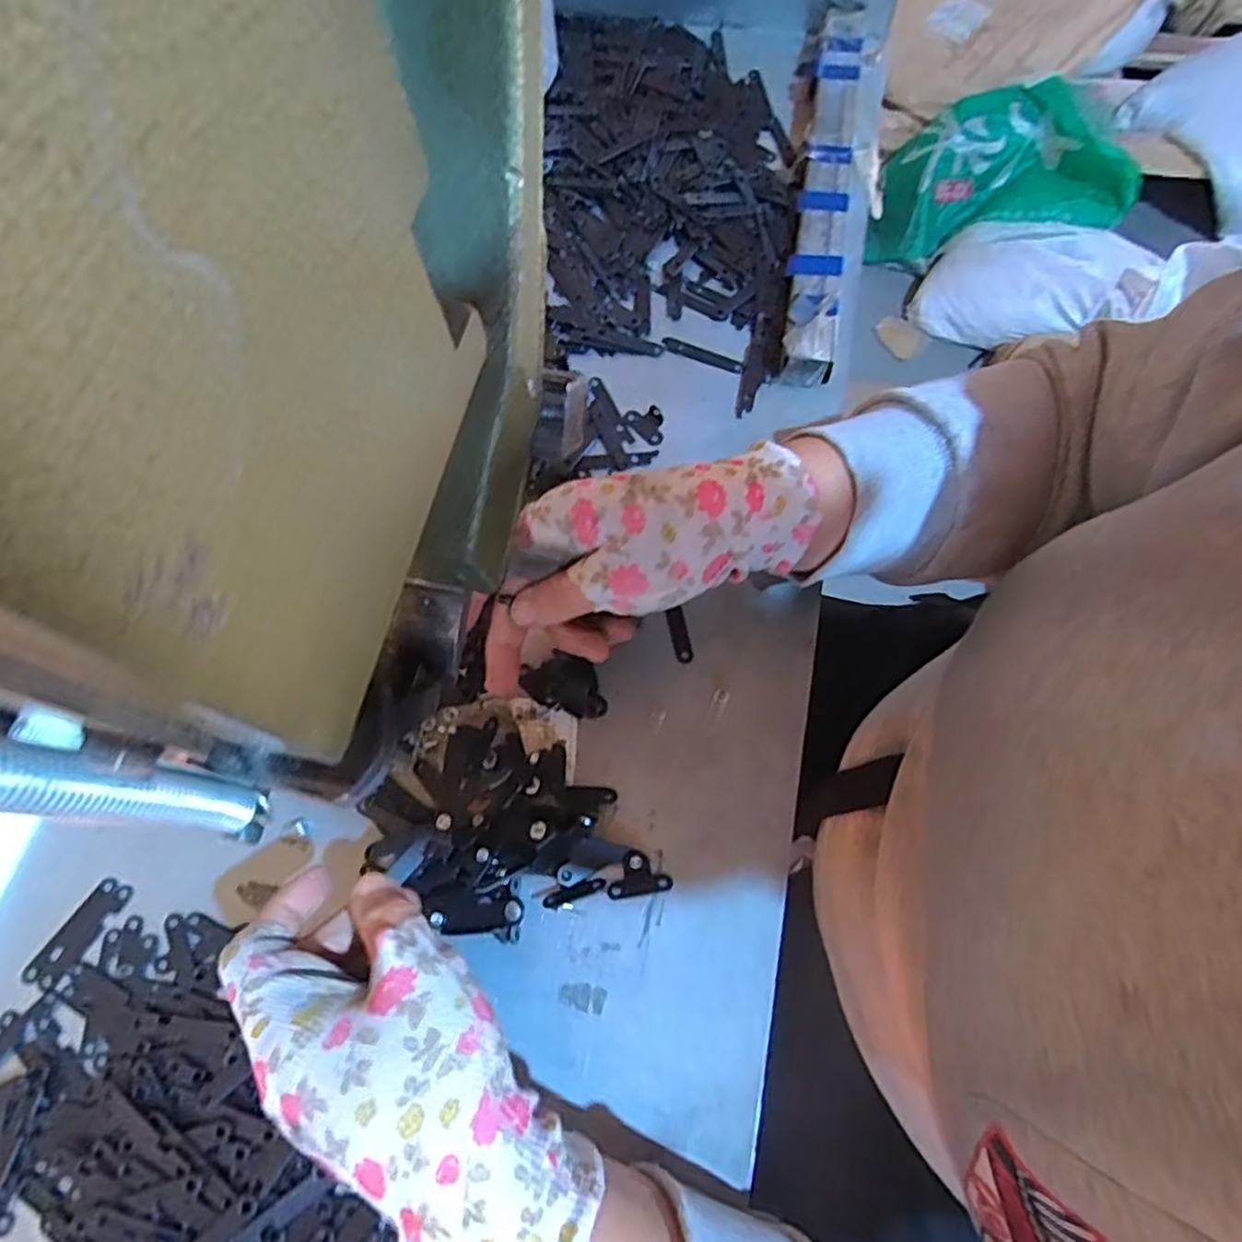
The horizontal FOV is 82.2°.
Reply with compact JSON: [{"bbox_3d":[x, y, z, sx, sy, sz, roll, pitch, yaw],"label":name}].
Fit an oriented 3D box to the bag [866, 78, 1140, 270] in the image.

## Instructions for the task:
Return all of the lines above without alteration, minus the pictures.

## The answer:
The horizontal FOV is 82.2°.
Reply with compact JSON: [{"bbox_3d":[x, y, z, sx, sy, sz, roll, pitch, yaw],"label":name}].
Fit an oriented 3D box to the bag [866, 78, 1140, 270] in the image.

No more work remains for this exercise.